#### EXERCISE DETAILS:
Return every line of the data below that includes the string "lines".

[Collected data]
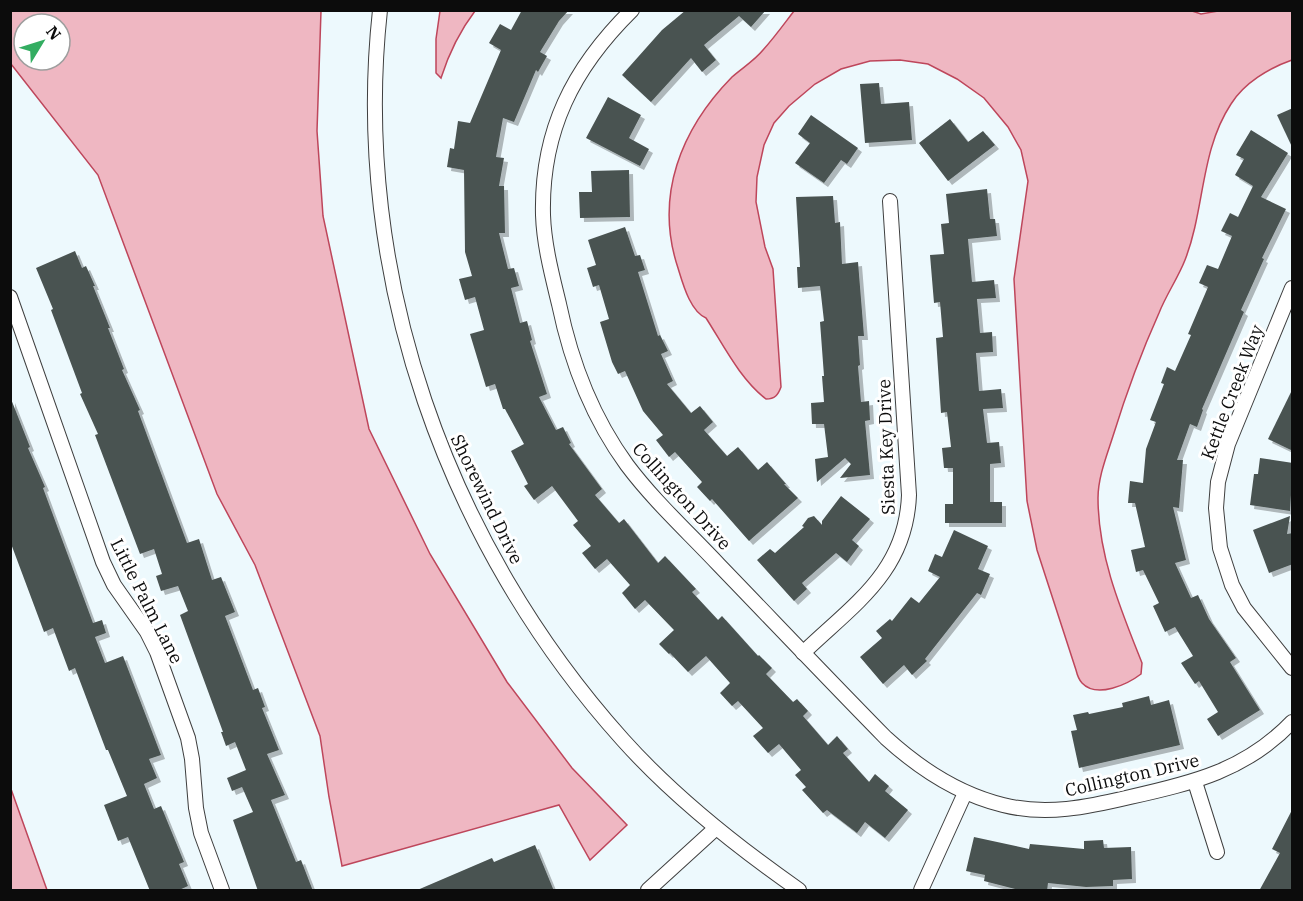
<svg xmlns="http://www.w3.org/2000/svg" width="1303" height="901" font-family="'IBM Plex Serif',serif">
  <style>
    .water { fill: #efb7c2; stroke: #be465b; stroke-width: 1.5; fill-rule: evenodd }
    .building { fill: #4a5351; filter: url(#shadow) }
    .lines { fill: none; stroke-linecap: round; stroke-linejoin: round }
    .minor-casing { stroke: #3f3f3f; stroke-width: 16 }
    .minor { stroke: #fff; stroke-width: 14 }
    .labels { text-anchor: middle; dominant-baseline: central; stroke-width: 6; stroke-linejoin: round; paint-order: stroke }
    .street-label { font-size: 18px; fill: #0c0c0c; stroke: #fff }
  </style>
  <defs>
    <filter id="shadow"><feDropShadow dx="4" dy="4" stdDeviation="0" flood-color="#0004"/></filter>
  </defs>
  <rect width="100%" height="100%" fill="#edf9fd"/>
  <g class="water">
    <path d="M11 10 321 11 317 131 323 216 369 429 430 554 507 682 572 768 627 825 590 860 559 805 342 866 329 797 320 736 255 565 217 494 98 175 11 64ZM24 24H60V60H24Z"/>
    <path d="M1189 10 1201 14 1224 10 1292 11V60C1269 68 1244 83 1231 104 1200 151 1205 209 1185 260 1178 278 1166 295 1159 313 1141 353 1126 394 1113 436 1107 455 1098 477 1098 498 1098 556 1121 610 1142 663L1141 674C1128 684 1097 699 1082 683 1079 680 1077 674 1076 670L1037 550 1027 501 1014 279 1028 181 1021 150 1008 127 984 98 957 79 928 64 900 60 870 61 841 69 815 84 789 106 774 123 764 145 757 177 756 202 765 247 773 269 781 387C778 395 775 399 766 399 740 379 724 346 706 318 690 311 683 284 678 268 654 196 681 129 732 77 742 68 754 61 763 50 774 38 784 24 794 11Z"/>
    <path d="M440 11H475C459 32 449 53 441 78L436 73V39Z"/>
    <polygon points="11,789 47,890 11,890"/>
  </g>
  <g class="building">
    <polygon points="522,10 569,10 559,21 540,52 547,56 538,72 536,70 514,122 503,118 496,157 504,158 499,186 504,186 505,233 499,233 508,269 514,268 519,286 511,288 520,323 527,321 532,340 530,341 547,394 539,397 556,430 563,427 571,443 569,444 602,489 595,495 619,523 624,519 658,563 665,556 696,589 692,592 718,620 722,616 758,656 759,655 772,668 766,674 793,702 797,699 808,711 803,716 828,745 837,736 848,749 843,753 869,782 875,774 889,786 885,791 908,810 885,838 865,822 857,833 827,810 823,813 802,790 806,787 795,775 801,770 779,744 768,753 753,736 763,728 738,701 732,706 720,693 730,683 706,656 688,672 670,653 669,654 659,644 674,630 645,600 635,609 622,593 630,585 607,559 595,569 582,553 591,546 573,525 578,521 552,486 534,500 524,486 528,484 511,451 524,444 505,409 503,409 495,384 486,387 470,334 484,330 475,297 465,300 459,279 472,276 465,252 464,170 447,167 450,148 454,149 458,121 470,123 501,50 489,43 500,24 511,30"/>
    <polygon points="686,10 766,10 751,27 739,16 704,45 716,60 702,72 691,58 651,102 622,75 662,30"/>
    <polygon points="879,83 881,104 909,102 912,140 865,143 860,84"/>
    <polygon points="608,97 641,115 629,138 649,149 640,166 586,138"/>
    <polygon points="1293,108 1293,149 1277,115"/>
    <polygon points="811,115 858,148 847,164 841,160 824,183 795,163 810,143 798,134"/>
    <polygon points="950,119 968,142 983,131 995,145 948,181 919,143"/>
    <polygon points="1251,130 1288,153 1261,197 1286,209 1262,258 1264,259 1241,310 1244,312 1202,409 1203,410 1197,427 1190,424 1177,460 1183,460 1179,508 1173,507 1186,560 1175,563 1191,598 1198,595 1209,619 1236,658 1230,662 1260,710 1218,736 1207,719 1218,712 1199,681 1195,684 1181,663 1193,656 1175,627 1165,632 1153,606 1159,603 1143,570 1136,572 1131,550 1145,547 1135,503 1128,503 1130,481 1143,483 1146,449 1156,422 1150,420 1164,384 1161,383 1167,367 1175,371 1191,335 1188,334 1208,287 1199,283 1207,265 1218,269 1232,236 1221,231 1230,213 1238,217 1253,186 1235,175 1244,159 1236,155"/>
    <polygon points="629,170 630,217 580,218 579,192 592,192 591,171"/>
    <polygon points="987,189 990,219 995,219 997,236 968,239 972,282 994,280 996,298 977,299 980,333 992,332 993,352 976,353 979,391 1001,389 1003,408 983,409 987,443 999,442 1001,463 990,464 990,502 1002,502 1002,523 945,523 945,504 953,504 953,468 944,468 942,448 951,447 947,412 941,413 936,338 943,337 940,302 934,303 930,255 944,254 941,224 949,223 946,194"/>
    <polygon points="833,196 835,223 840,222 842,264 858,262 864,336 858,336 860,365 858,366 861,402 869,401 870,420 865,421 870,475 840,478 851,464 845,458 817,482 815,459 828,457 824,424 812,424 811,403 824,402 822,376 824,376 820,322 824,321 820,286 798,288 797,267 800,267 796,197"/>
    <polygon points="625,227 635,256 640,255 645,270 638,272 658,336 660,335 668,351 661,354 673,381 667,384 691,413 700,406 713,422 704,430 727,456 738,447 758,470 767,462 786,484 784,484 798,498 749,541 712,499 710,501 697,487 702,482 675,452 669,457 656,440 663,435 643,411 625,371 618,374 612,362 600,322 609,319 599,285 593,287 587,268 596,265 588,240"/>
    <polygon points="75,251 82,268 86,266 95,286 93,286 110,328 108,328 124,369 122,370 140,410 138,411 187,543 199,539 212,580 221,577 235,612 225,616 253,690 258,688 265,707 262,708 279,750 267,754 285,795 271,800 296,862 301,860 313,891 258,891 233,820 253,812 242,787 232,791 227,778 246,770 235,742 226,746 221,732 223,732 180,615 188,611 178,586 161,591 156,576 162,574 154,549 140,554 95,435 98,434 80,394 82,393 51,310 53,309 36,268"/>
    <polygon points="1293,388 1293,451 1268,439"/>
    <polygon points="11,399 30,447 28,448 45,487 43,488 93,623 102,620 106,633 95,637 105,663 123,656 161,755 149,759 157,778 144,784 154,809 161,806 184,862 179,864 188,886 177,891 150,891 128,837 118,841 104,805 127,796 108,750 106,750 75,668 69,671 53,628 44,632 10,541"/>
    <polygon points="1260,458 1293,463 1290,511 1250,505 1254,474 1258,474"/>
    <polygon points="841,496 870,519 852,540 859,546 847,562 836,553 802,583 807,589 794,601 757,560 770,549 775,553 804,527 802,526 808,518 814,516 822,525 822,521"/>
    <polygon points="1290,516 1287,534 1293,533 1293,564 1269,573 1253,530"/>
    <polygon points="954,530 988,546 978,569 990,574 981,595 977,593 925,659 927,661 912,675 904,665 883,684 860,657 882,638 876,631 890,619 892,621 911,597 919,603 940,577 928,571 935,554 942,557"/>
    <polygon points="1149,696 1151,705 1169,700 1180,745 1079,768 1071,731 1077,730 1073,715 1088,712 1089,714 1123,707 1122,703"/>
    <polygon points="1293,808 1293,891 1259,891 1280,853 1272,849"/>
    <polygon points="974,837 1029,849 1030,844 1084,849 1084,841 1103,840 1104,848 1131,847 1132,879 1113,880 1113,886 1086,887 1048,883 1047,891 1023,891 984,881 985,875 966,871"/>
    <polygon points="535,845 554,891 415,891 492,858 494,862"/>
  </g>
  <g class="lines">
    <defs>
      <g id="minor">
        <path d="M380 10C351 275 447 544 623 740 675 798 736 846 799 890"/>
        <path d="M632 10C573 68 541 131 543 215 544 245 552 275 559 304 571 362 592 417 627 465 654 501 688 532 719 565 775 623 830 681 886 738 920 769 958 794 1003 805 1046 816 1088 807 1130 797 1193 783 1246 770 1292 722"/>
        <polyline points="1292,288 1228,444 1218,482 1216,508 1220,548 1232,585 1244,608 1292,668"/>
        <polyline points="10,297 103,562 114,585 147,632 157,652 188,738 192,759 196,808 201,833 222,890"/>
        <path d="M803 653C854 604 906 572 909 495L890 201"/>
        <polyline points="1195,782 1217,852"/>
        <polyline points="648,890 716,828"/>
        <polyline points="921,890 965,793"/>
      </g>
    </defs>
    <use href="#minor" class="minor-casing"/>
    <use href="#minor" class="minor"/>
  </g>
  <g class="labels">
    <g class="street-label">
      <text transform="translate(1232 392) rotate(-69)">Kettle Creek Way</text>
      <text transform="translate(886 447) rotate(-92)">Siesta Key Drive</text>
      <text transform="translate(682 496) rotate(48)">Collington Drive</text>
      <text transform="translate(487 499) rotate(64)">Shorewind Drive</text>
      <text transform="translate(147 601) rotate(63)">Little Palm Lane</text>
      <text transform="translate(1132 775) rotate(-13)">Collington Drive</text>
    </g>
  </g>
  <rect width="1303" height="901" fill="none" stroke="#0c0c0c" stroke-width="24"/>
  <g transform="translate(42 42) rotate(52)"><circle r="28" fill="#ffffff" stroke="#9e9e9e" stroke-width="1.5"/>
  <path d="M0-4.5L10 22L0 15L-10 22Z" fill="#33ad61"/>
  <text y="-9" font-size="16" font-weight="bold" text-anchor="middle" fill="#0c0c0c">N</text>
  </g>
</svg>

#### TASK SOLUTION:
    .lines { fill: none; stroke-linecap: round; stroke-linejoin: round }
  <g class="lines">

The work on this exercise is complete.